In Moragne, 398 U.S. at 395-96, 90 S.Ct. at 1785, 26 L.Ed.2d at 353-54, the Supreme Court noted the incongruities inherent in this tripartite scheme. First, within territorial waters, unseaworthiness, a violation of federal law, produced liability if the victim were merely injured but frequently not if he were killed. Second, identical breaches of the duty to provide a seaworthy vessel that result in death produced liability on the high seas but not in territorial waters adjacent to those states that did not recognize unseaworthiness claims. And finally, survivors of seamen had no recourse for deaths in territorial water caused by unseaworthiness while survivors of nonseamen had such a remedy when provided by state law.

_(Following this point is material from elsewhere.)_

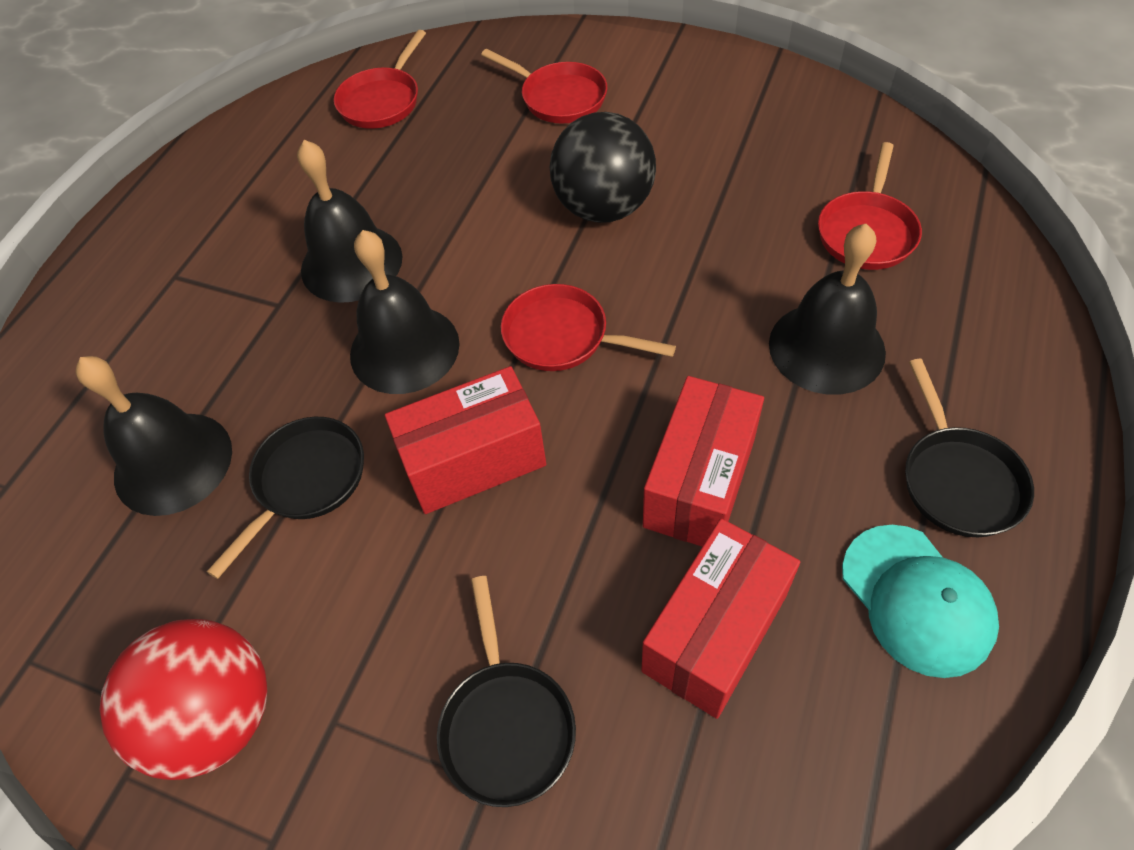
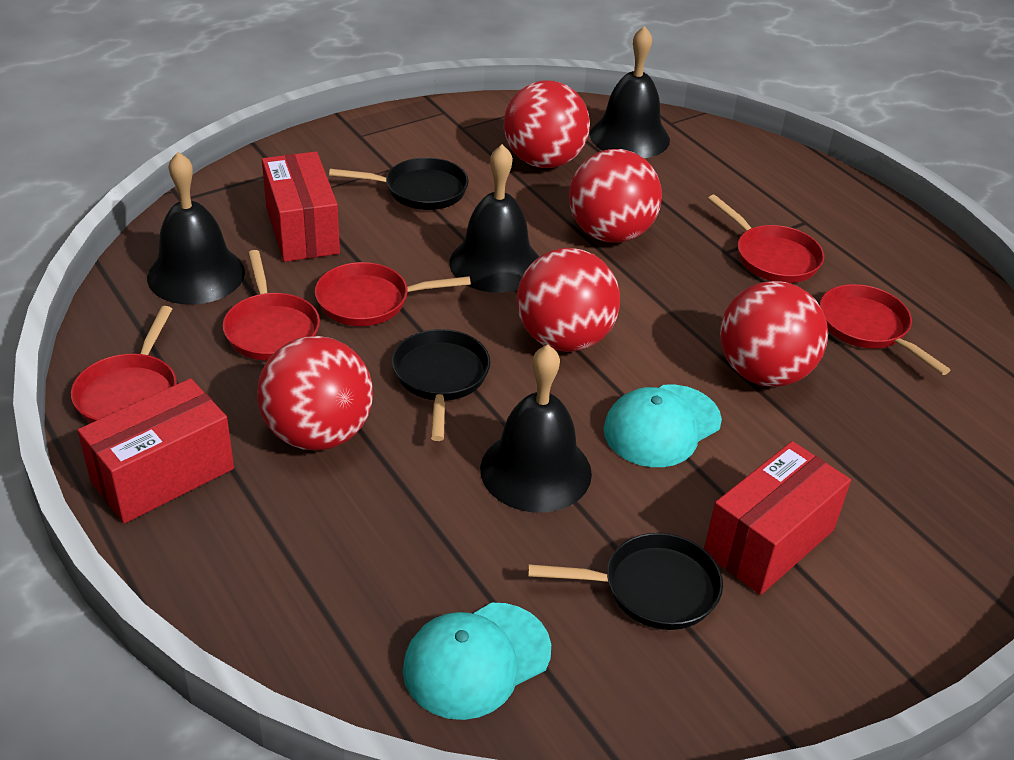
black ball: 1 -> 0
red ball: 1 -> 5
red pan: 4 -> 5
turquoise cap: 1 -> 2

In an effort to remedy this unfair and irrational system, the Court in Moragne, id. at 409, 90 S.Ct. at 1792, 26 L.Ed.2d at 361, held that an action lies under general maritime law for death caused by unseaworthiness. The Court recognized that in creating a new cause of action not before recognized by general maritime law and not the product of a comprehensive statutory scheme numerous subsidiary issues could be resolved only after further litigation in the lower courts. Id. at 405-08, 90 S.Ct. at 1790-92, 26 L.Ed.2d at 359-61.

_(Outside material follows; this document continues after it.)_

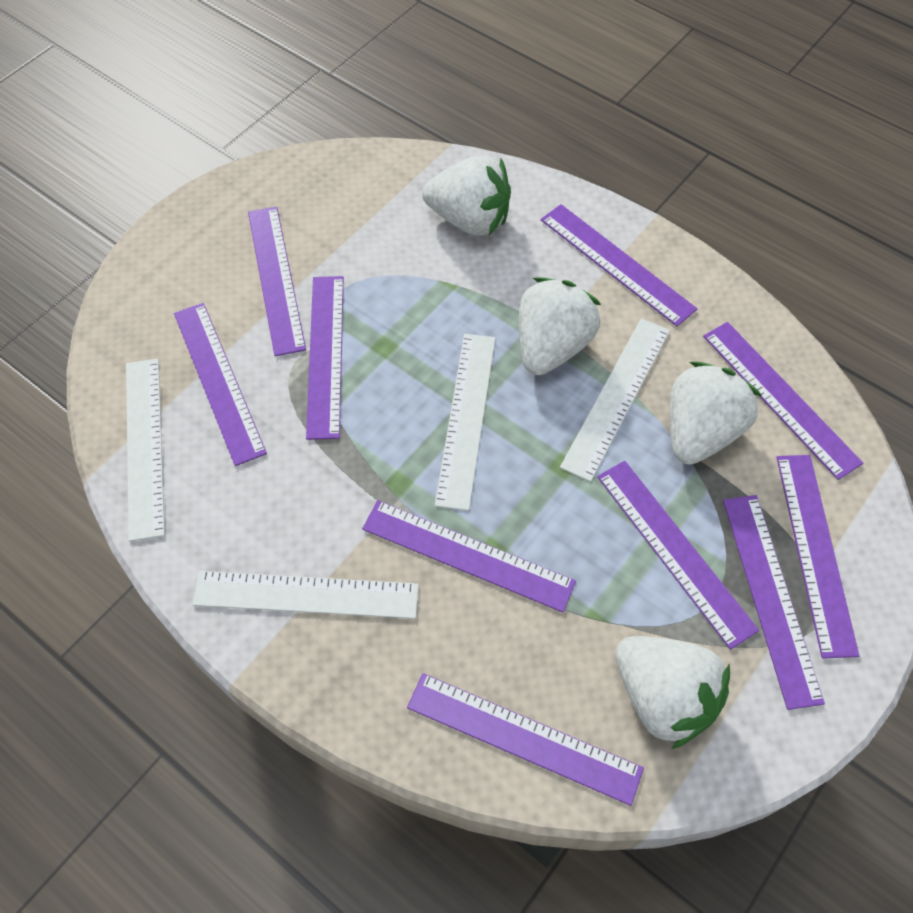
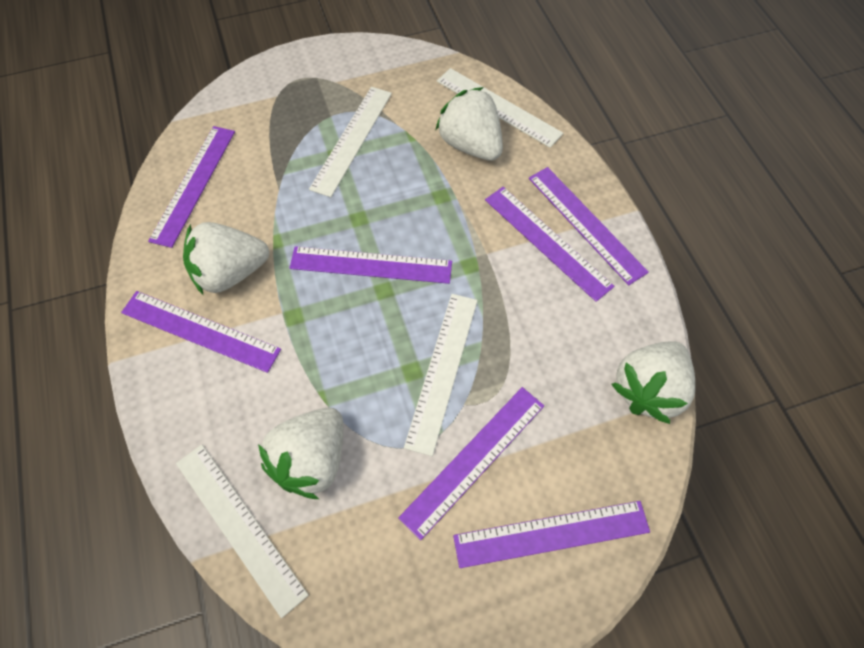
purple ruler: 10 -> 7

In Sea-Land Services, Inc. v. Gaudet, 414 U.S. 573, 94 S.Ct. 806, 39 L.Ed.2d 9 (1974), the court was called upon to give further substance to the new cause of action created in Moragne. The Court held that in Moragne actions survivors were entitled to recover for loss of society, which "embrace[d] a broad range of mutual benefits each family member receives from the others' continued existence, including love, affection, care, attention, companionship, comfort, and protection." Id. at 585, 94 S.Ct. at 815, 39 L.Ed.2d at 21.

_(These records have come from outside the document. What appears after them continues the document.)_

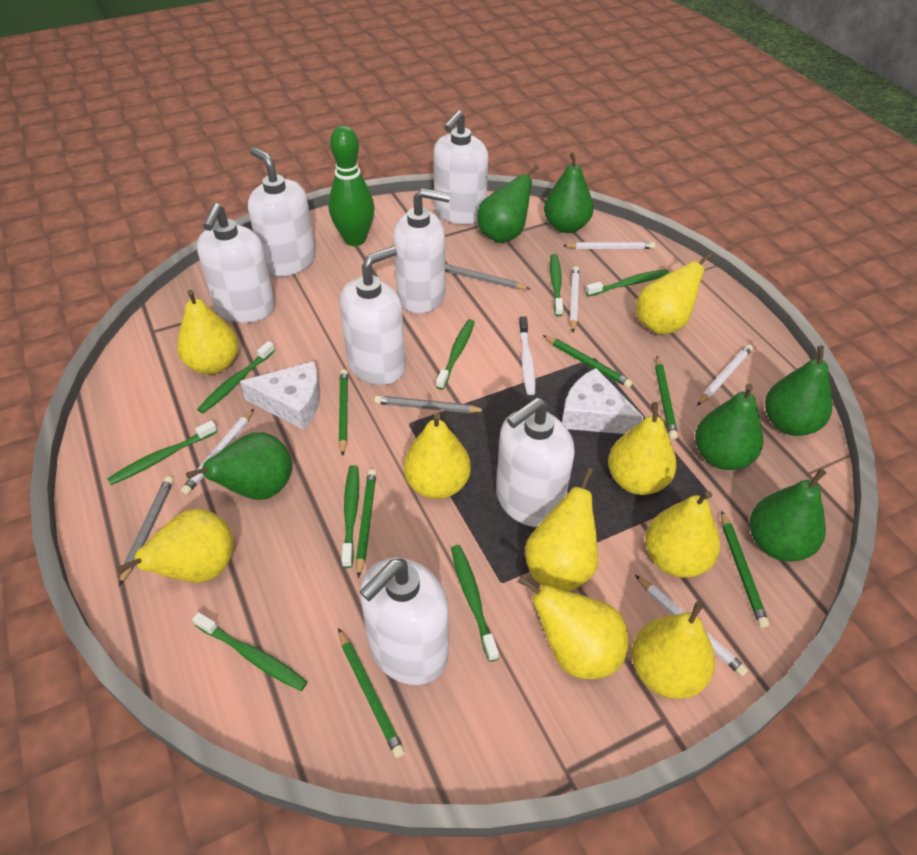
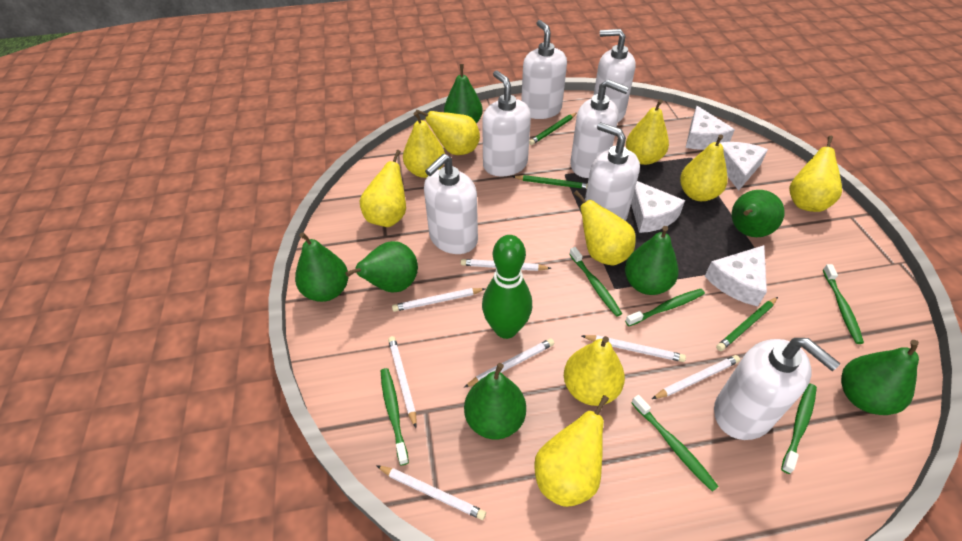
green pear: 6 -> 7
green pencil: 6 -> 3
green toothbrush: 8 -> 6
grey pencil: 3 -> 0
white cheese: 2 -> 4
white pencil: 5 -> 7
white toothbrush: 1 -> 0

The last pronouncement in this area by the Supreme Court came in Mobil Oil Corp. v. Higginbotham, 436 U.S. 618, 98 S.Ct. 2010, 56 L.Ed.2d 581 (1978). In Higginbotham, 436 U.S. at 625, 98 S.Ct. at 2015, 56 L.Ed.2d at 587, the Court held that the exclusive remedy of survivors of persons killed on the high seas is under DOHSA with damages limited to pecuniary losses and, therefore, the survivors could not bring a Moragne cause of action for loss of society.

III.

The question before this court now is whether the loss of society damages awarded in Gaudet may be recovered by parents where they are not dependent on the seamen, and where the seamen were killed in territorial waters and are survived by spouse and/or children. 2 To answer this question, we must be guided by the manner in which the Supreme Court created the cause of action and determined what damages were recoverable. Foremost in the Court's holding were the twin aims of maritime law: achieving uniformity in the exercise of admiralty jurisdiction and providing special solicitude to seamen. See Moragne v. States Marine Lines, Inc., 398 U.S. 375, 386-88, 401, 403, 90 S.Ct. 1772, 1780-81, 1788-89, 26 L.Ed.2d 339 (1970); Sea-Land Services, Inc. v. Gaudet, 414 U.S. 573, 577, 94 S.Ct. 806, 811, 39 L.Ed.2d 9 (1974).